Filter these entries so that only lines with the word "https" remain.
- Opening Delimiter -
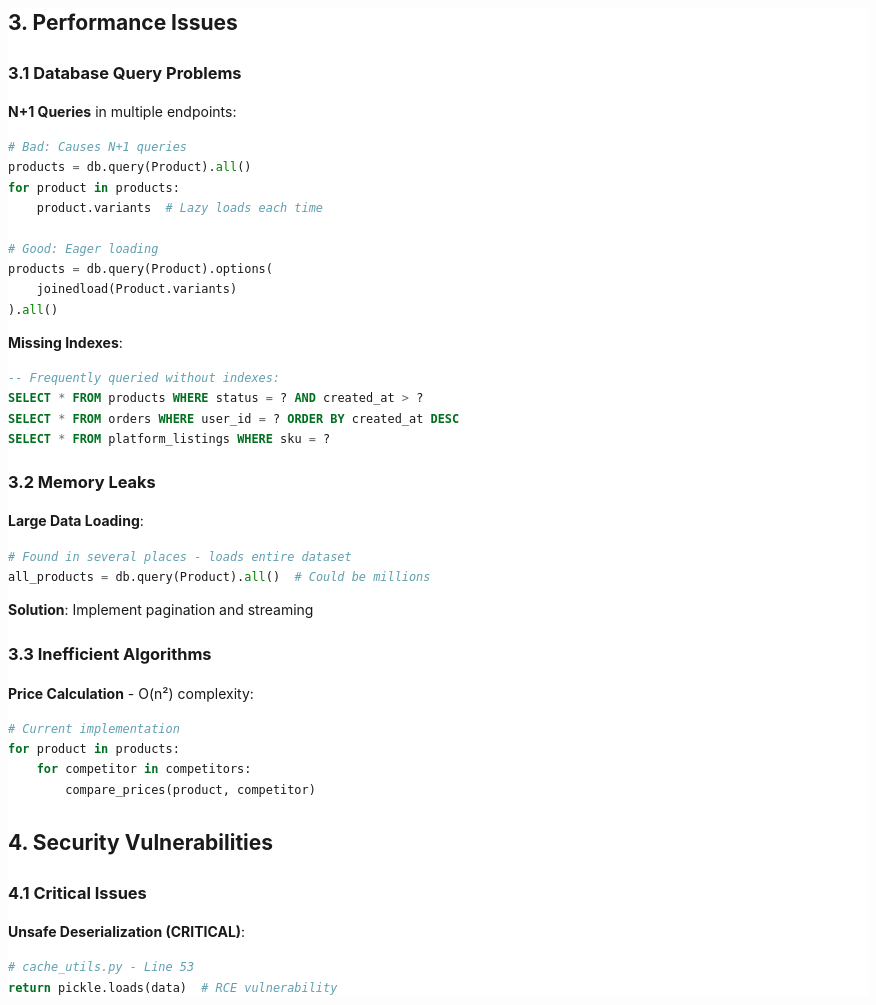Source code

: ## 3. Performance Issues

### 3.1 Database Query Problems

**N+1 Queries** in multiple endpoints:
```python
# Bad: Causes N+1 queries
products = db.query(Product).all()
for product in products:
    product.variants  # Lazy loads each time

# Good: Eager loading
products = db.query(Product).options(
    joinedload(Product.variants)
).all()
```

**Missing Indexes**:
```sql
-- Frequently queried without indexes:
SELECT * FROM products WHERE status = ? AND created_at > ?
SELECT * FROM orders WHERE user_id = ? ORDER BY created_at DESC
SELECT * FROM platform_listings WHERE sku = ?
```

### 3.2 Memory Leaks

**Large Data Loading**:
```python
# Found in several places - loads entire dataset
all_products = db.query(Product).all()  # Could be millions
```

**Solution**: Implement pagination and streaming

### 3.3 Inefficient Algorithms

**Price Calculation** - O(n²) complexity:
```python
# Current implementation
for product in products:
    for competitor in competitors:
        compare_prices(product, competitor)
```

## 4. Security Vulnerabilities

### 4.1 Critical Issues

**Unsafe Deserialization (CRITICAL)**:
```python
# cache_utils.py - Line 53
return pickle.loads(data)  # RCE vulnerability
```

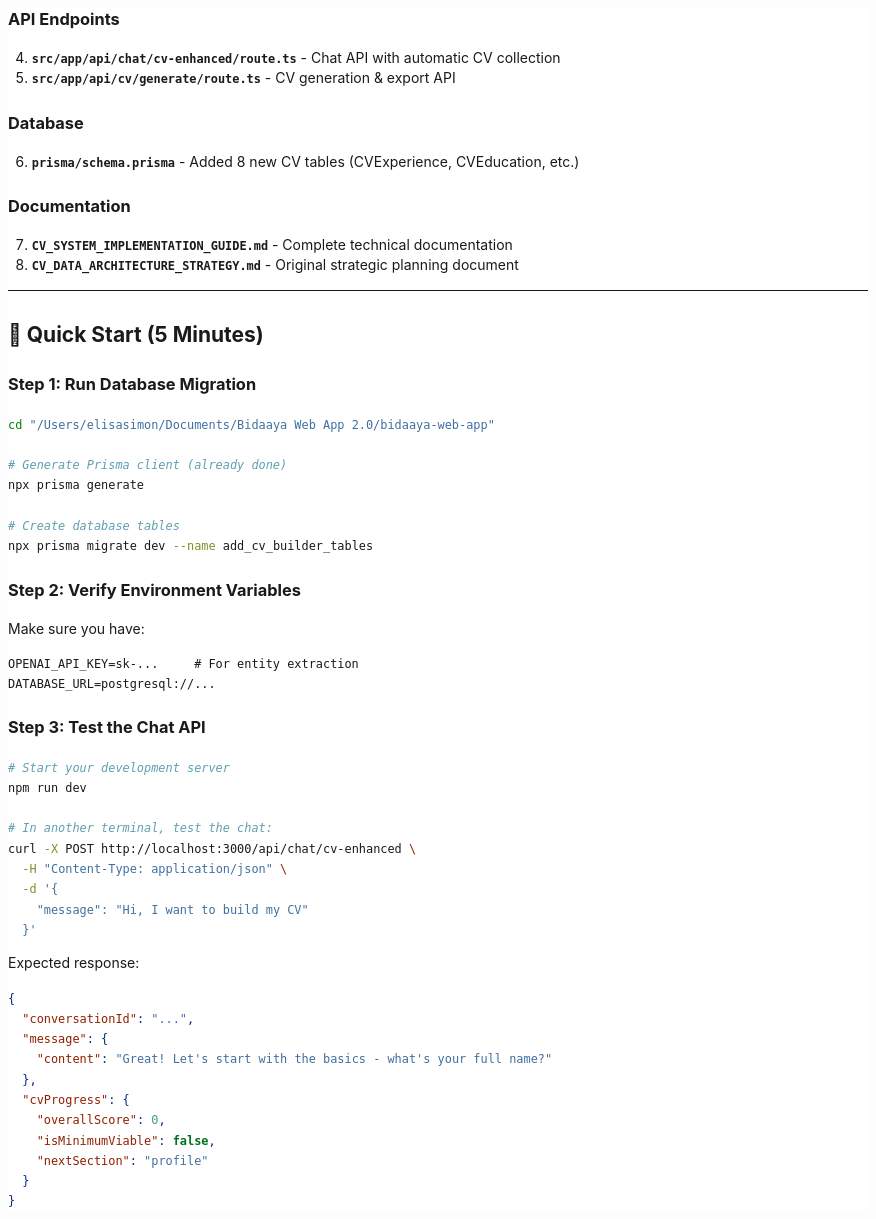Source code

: ### API Endpoints
4. **`src/app/api/chat/cv-enhanced/route.ts`** - Chat API with automatic CV collection
5. **`src/app/api/cv/generate/route.ts`** - CV generation & export API

### Database
6. **`prisma/schema.prisma`** - Added 8 new CV tables (CVExperience, CVEducation, etc.)

### Documentation
7. **`CV_SYSTEM_IMPLEMENTATION_GUIDE.md`** - Complete technical documentation
8. **`CV_DATA_ARCHITECTURE_STRATEGY.md`** - Original strategic planning document

---

## 🏃 Quick Start (5 Minutes)

### Step 1: Run Database Migration

```bash
cd "/Users/elisasimon/Documents/Bidaaya Web App 2.0/bidaaya-web-app"

# Generate Prisma client (already done)
npx prisma generate

# Create database tables
npx prisma migrate dev --name add_cv_builder_tables
```

### Step 2: Verify Environment Variables

Make sure you have:
```env
OPENAI_API_KEY=sk-...     # For entity extraction
DATABASE_URL=postgresql://...
```

### Step 3: Test the Chat API

```bash
# Start your development server
npm run dev

# In another terminal, test the chat:
curl -X POST http://localhost:3000/api/chat/cv-enhanced \
  -H "Content-Type: application/json" \
  -d '{
    "message": "Hi, I want to build my CV"
  }'
```

Expected response:
```json
{
  "conversationId": "...",
  "message": {
    "content": "Great! Let's start with the basics - what's your full name?"
  },
  "cvProgress": {
    "overallScore": 0,
    "isMinimumViable": false,
    "nextSection": "profile"
  }
}
```
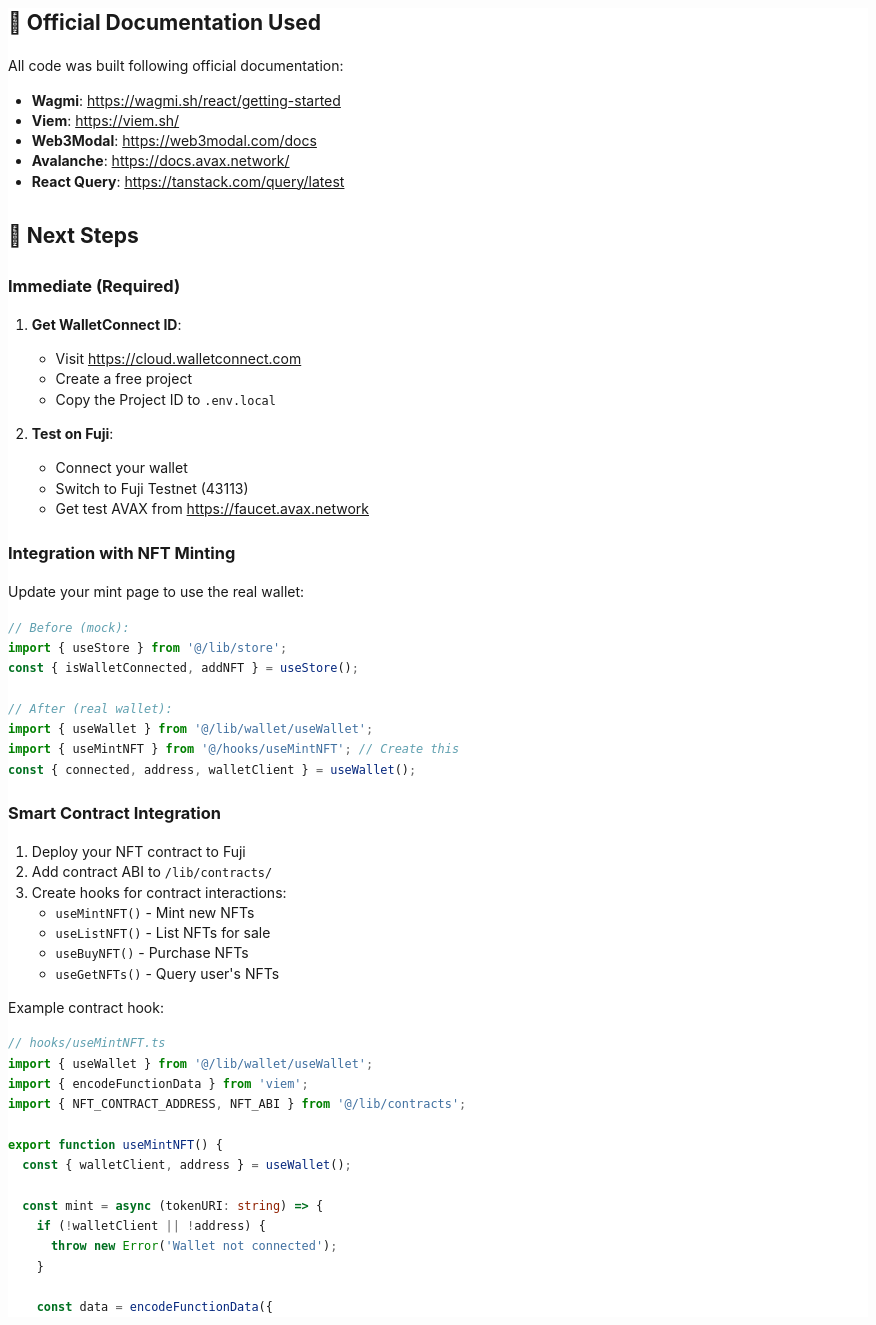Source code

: ## 🔗 Official Documentation Used

All code was built following official documentation:

- **Wagmi**: https://wagmi.sh/react/getting-started
- **Viem**: https://viem.sh/
- **Web3Modal**: https://web3modal.com/docs
- **Avalanche**: https://docs.avax.network/
- **React Query**: https://tanstack.com/query/latest

## 🎯 Next Steps

### Immediate (Required)

1. **Get WalletConnect ID**: 
   - Visit https://cloud.walletconnect.com
   - Create a free project
   - Copy the Project ID to `.env.local`

2. **Test on Fuji**:
   - Connect your wallet
   - Switch to Fuji Testnet (43113)
   - Get test AVAX from https://faucet.avax.network

### Integration with NFT Minting

Update your mint page to use the real wallet:

```typescript
// Before (mock):
import { useStore } from '@/lib/store';
const { isWalletConnected, addNFT } = useStore();

// After (real wallet):
import { useWallet } from '@/lib/wallet/useWallet';
import { useMintNFT } from '@/hooks/useMintNFT'; // Create this
const { connected, address, walletClient } = useWallet();
```

### Smart Contract Integration

1. Deploy your NFT contract to Fuji
2. Add contract ABI to `/lib/contracts/`
3. Create hooks for contract interactions:
   - `useMintNFT()` - Mint new NFTs
   - `useListNFT()` - List NFTs for sale
   - `useBuyNFT()` - Purchase NFTs
   - `useGetNFTs()` - Query user's NFTs

Example contract hook:

```typescript
// hooks/useMintNFT.ts
import { useWallet } from '@/lib/wallet/useWallet';
import { encodeFunctionData } from 'viem';
import { NFT_CONTRACT_ADDRESS, NFT_ABI } from '@/lib/contracts';

export function useMintNFT() {
  const { walletClient, address } = useWallet();

  const mint = async (tokenURI: string) => {
    if (!walletClient || !address) {
      throw new Error('Wallet not connected');
    }

    const data = encodeFunctionData({
```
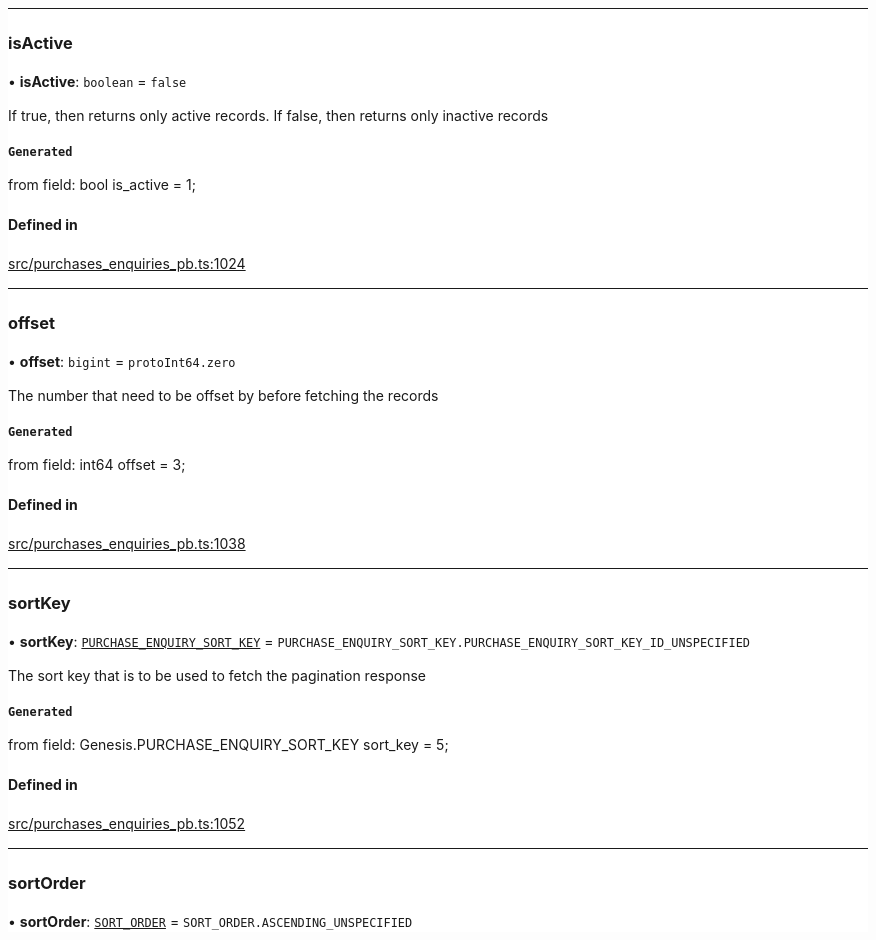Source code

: ___

### isActive

• **isActive**: `boolean` = `false`

If true, then returns only active records. If false, then returns only inactive records

**`Generated`**

from field: bool is_active = 1;

#### Defined in

[src/purchases_enquiries_pb.ts:1024](https://github.com/Unaxiom/genesis-ts-sdk/blob/a265138/src/purchases_enquiries_pb.ts#L1024)

___

### offset

• **offset**: `bigint` = `protoInt64.zero`

The number that need to be offset by before fetching the records

**`Generated`**

from field: int64 offset = 3;

#### Defined in

[src/purchases_enquiries_pb.ts:1038](https://github.com/Unaxiom/genesis-ts-sdk/blob/a265138/src/purchases_enquiries_pb.ts#L1038)

___

### sortKey

• **sortKey**: [`PURCHASE_ENQUIRY_SORT_KEY`](../enums/PURCHASE_ENQUIRY_SORT_KEY.md) = `PURCHASE_ENQUIRY_SORT_KEY.PURCHASE_ENQUIRY_SORT_KEY_ID_UNSPECIFIED`

The sort key that is to be used to fetch the pagination response

**`Generated`**

from field: Genesis.PURCHASE_ENQUIRY_SORT_KEY sort_key = 5;

#### Defined in

[src/purchases_enquiries_pb.ts:1052](https://github.com/Unaxiom/genesis-ts-sdk/blob/a265138/src/purchases_enquiries_pb.ts#L1052)

___

### sortOrder

• **sortOrder**: [`SORT_ORDER`](../enums/SORT_ORDER.md) = `SORT_ORDER.ASCENDING_UNSPECIFIED`
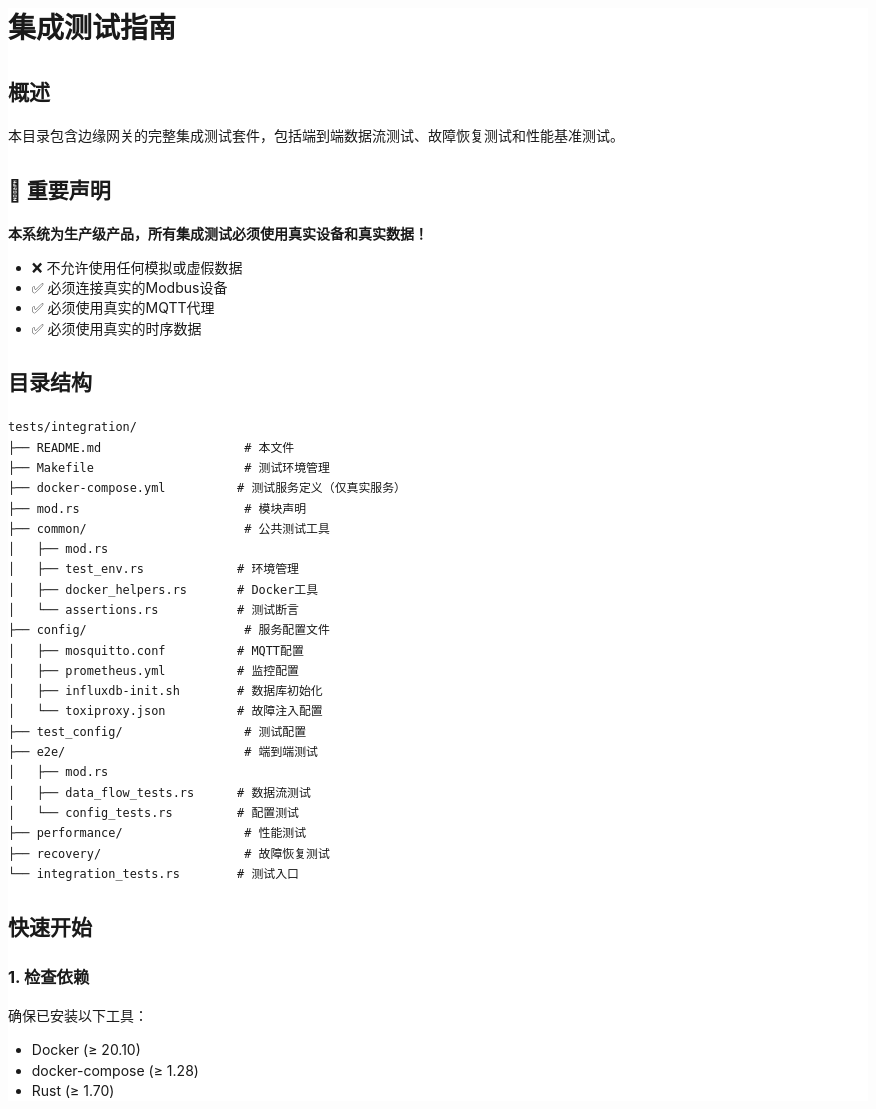 # 集成测试指南

## 概述

本目录包含边缘网关的完整集成测试套件，包括端到端数据流测试、故障恢复测试和性能基准测试。

## 🚫 重要声明

**本系统为生产级产品，所有集成测试必须使用真实设备和真实数据！**

- ❌ 不允许使用任何模拟或虚假数据
- ✅ 必须连接真实的Modbus设备
- ✅ 必须使用真实的MQTT代理
- ✅ 必须使用真实的时序数据

## 目录结构

```
tests/integration/
├── README.md                    # 本文件
├── Makefile                     # 测试环境管理
├── docker-compose.yml          # 测试服务定义（仅真实服务）
├── mod.rs                       # 模块声明
├── common/                      # 公共测试工具
│   ├── mod.rs
│   ├── test_env.rs             # 环境管理
│   ├── docker_helpers.rs       # Docker工具
│   └── assertions.rs           # 测试断言
├── config/                      # 服务配置文件
│   ├── mosquitto.conf          # MQTT配置
│   ├── prometheus.yml          # 监控配置
│   ├── influxdb-init.sh        # 数据库初始化
│   └── toxiproxy.json          # 故障注入配置
├── test_config/                 # 测试配置
├── e2e/                         # 端到端测试
│   ├── mod.rs
│   ├── data_flow_tests.rs      # 数据流测试
│   └── config_tests.rs         # 配置测试
├── performance/                 # 性能测试
├── recovery/                    # 故障恢复测试
└── integration_tests.rs        # 测试入口
```

## 快速开始

### 1. 检查依赖

确保已安装以下工具：
- Docker (≥ 20.10)
- docker-compose (≥ 1.28)
- Rust (≥ 1.70)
- Closing Delimiter -
### Response area
- **Wagmi**: https://wagmi.sh/react/getting-started
- **Viem**: https://viem.sh/
- **Web3Modal**: https://web3modal.com/docs
- **Avalanche**: https://docs.avax.network/
- **React Query**: https://tanstack.com/query/latest
   - Visit https://cloud.walletconnect.com
   - Get test AVAX from https://faucet.avax.network
[src/purchases_enquiries_pb.ts:1024](https://github.com/Unaxiom/genesis-ts-sdk/blob/a265138/src/purchases_enquiries_pb.ts#L1024)
[src/purchases_enquiries_pb.ts:1038](https://github.com/Unaxiom/genesis-ts-sdk/blob/a265138/src/purchases_enquiries_pb.ts#L1038)
[src/purchases_enquiries_pb.ts:1052](https://github.com/Unaxiom/genesis-ts-sdk/blob/a265138/src/purchases_enquiries_pb.ts#L1052)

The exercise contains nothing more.